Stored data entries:
▼

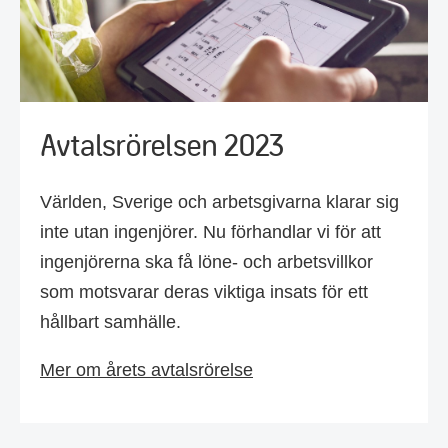
Avtalsrörelsen 2023
Världen, Sverige och arbetsgivarna klarar sig
inte utan ingenjörer. Nu förhandlar vi för att
ingenjörerna ska få löne- och arbetsvillkor
som motsvarar deras viktiga insats för ett
hållbart samhälle.
Mer om årets avtalsrörelse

▲

• [TRY IT]:
Without any of its images, the data above should be returned exactly.

• [ANSWER TO THE EXERCISE]:
Avtalsrörelsen 2023
Världen, Sverige och arbetsgivarna klarar sig
inte utan ingenjörer. Nu förhandlar vi för att
ingenjörerna ska få löne- och arbetsvillkor
som motsvarar deras viktiga insats för ett
hållbart samhälle.
Mer om årets avtalsrörelse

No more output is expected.